Anyway, we moved in with my aunt and my cousin, who is also a girl, a year older than me. I barely even knew that existed up until they point because I had never met them. My mom pretty much distanced herself from all her old family and friends when she became rich by marrying my dad. In truth, my mom came from a lower-middle class family, and she didn't want her new high class family and friends to know about it.

So the four of us were packed into a two bedroom, one-bathroom apartment. And of course, I was fit to be tied about the whole thing. I wanted to go back to my dad, back to the life of riches. Of course... this was not an option.

Tensions were high. Mainly between me, my aunt, and cousin. My aunt tried to be as kind and accommodating as possible, but I was being a bratty princess and she didn't like my lack of respect. But even worse was my relationship with my cousin, who was about as far from a spoiled rotten princess as a little girl could be. She's a big tomboy and you would not believe the butt beating she gave me a few days after we got there for disrespecting my aunt.

We did not get along at all. At all. There were constant fights between us, and most of it was admittedly my fault for being a spoiled rotten brat.

After a couple of months of this, me and my cousin got into another really huge fight. She kicked my butt of course. But afterwards, we ended up talking about everything and I finally started to realize that no, I was not going back to my dad, and this was my life now and I had to start accepting that.
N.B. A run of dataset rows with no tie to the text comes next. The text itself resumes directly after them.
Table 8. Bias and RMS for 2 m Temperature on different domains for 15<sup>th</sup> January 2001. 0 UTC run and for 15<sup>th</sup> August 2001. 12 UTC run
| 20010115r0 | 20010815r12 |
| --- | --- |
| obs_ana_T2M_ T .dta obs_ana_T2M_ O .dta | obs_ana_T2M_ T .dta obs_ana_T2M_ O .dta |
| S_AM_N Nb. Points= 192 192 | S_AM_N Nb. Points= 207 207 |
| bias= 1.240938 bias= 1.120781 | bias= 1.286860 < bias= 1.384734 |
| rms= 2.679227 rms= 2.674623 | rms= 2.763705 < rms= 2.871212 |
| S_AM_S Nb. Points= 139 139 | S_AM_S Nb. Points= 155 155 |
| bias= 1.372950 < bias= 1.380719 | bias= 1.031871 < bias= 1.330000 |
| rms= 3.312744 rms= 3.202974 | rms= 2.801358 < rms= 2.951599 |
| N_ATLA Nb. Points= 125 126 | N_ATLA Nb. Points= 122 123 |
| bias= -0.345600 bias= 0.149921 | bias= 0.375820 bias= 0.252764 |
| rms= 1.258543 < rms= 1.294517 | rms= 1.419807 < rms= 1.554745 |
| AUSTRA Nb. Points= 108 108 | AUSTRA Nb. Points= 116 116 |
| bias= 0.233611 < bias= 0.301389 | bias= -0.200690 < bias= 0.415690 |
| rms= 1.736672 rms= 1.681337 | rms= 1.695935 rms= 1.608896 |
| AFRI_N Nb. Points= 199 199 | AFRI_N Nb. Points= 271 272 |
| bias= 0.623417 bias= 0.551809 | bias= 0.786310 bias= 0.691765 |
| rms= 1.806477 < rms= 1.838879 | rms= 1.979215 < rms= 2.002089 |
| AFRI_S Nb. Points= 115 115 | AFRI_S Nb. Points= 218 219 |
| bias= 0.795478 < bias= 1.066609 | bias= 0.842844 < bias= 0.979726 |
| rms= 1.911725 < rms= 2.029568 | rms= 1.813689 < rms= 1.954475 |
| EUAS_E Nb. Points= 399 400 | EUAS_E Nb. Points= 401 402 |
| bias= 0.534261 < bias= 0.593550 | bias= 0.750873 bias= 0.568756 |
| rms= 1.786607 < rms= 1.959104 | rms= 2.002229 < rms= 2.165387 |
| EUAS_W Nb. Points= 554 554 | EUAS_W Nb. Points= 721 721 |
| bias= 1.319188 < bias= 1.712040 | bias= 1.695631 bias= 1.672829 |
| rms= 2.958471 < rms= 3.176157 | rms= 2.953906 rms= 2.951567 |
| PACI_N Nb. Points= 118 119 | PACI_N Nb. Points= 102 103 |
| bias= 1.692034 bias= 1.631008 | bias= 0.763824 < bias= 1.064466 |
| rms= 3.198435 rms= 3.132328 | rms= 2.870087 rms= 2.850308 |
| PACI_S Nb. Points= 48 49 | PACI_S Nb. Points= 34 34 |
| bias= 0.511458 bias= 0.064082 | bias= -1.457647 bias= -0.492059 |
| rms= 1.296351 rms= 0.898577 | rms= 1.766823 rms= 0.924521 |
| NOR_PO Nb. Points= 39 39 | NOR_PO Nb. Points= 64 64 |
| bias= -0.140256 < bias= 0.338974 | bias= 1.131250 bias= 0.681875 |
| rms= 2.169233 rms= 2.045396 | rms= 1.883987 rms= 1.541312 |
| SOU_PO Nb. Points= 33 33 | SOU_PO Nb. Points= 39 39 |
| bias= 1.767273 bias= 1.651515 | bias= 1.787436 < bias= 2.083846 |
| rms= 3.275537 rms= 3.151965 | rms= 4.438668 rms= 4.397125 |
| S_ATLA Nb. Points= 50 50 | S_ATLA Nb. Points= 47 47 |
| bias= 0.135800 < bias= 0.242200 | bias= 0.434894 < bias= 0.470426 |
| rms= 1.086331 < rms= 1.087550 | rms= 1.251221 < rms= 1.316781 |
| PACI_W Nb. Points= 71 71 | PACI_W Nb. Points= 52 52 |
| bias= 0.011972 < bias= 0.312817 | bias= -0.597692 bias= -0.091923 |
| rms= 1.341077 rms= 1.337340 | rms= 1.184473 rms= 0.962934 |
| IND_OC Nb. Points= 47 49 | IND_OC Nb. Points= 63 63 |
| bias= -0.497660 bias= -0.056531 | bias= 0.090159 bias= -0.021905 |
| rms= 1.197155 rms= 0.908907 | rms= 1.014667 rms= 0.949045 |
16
It wasn't easy, for sure, but I had become determined to improve myself. It took a long time, and let me tell you, I pretty much went through everything half-kicking-and-screaming. I wasn't happy with the changes, but I pushed through.

It's been several years now. I graduated from high school, got a part-time job, went to college and have been working as an elementary school teacher. Oh, and by the way, me and my cousin are best friends now. We actually moved into our own place together a couple of years ago."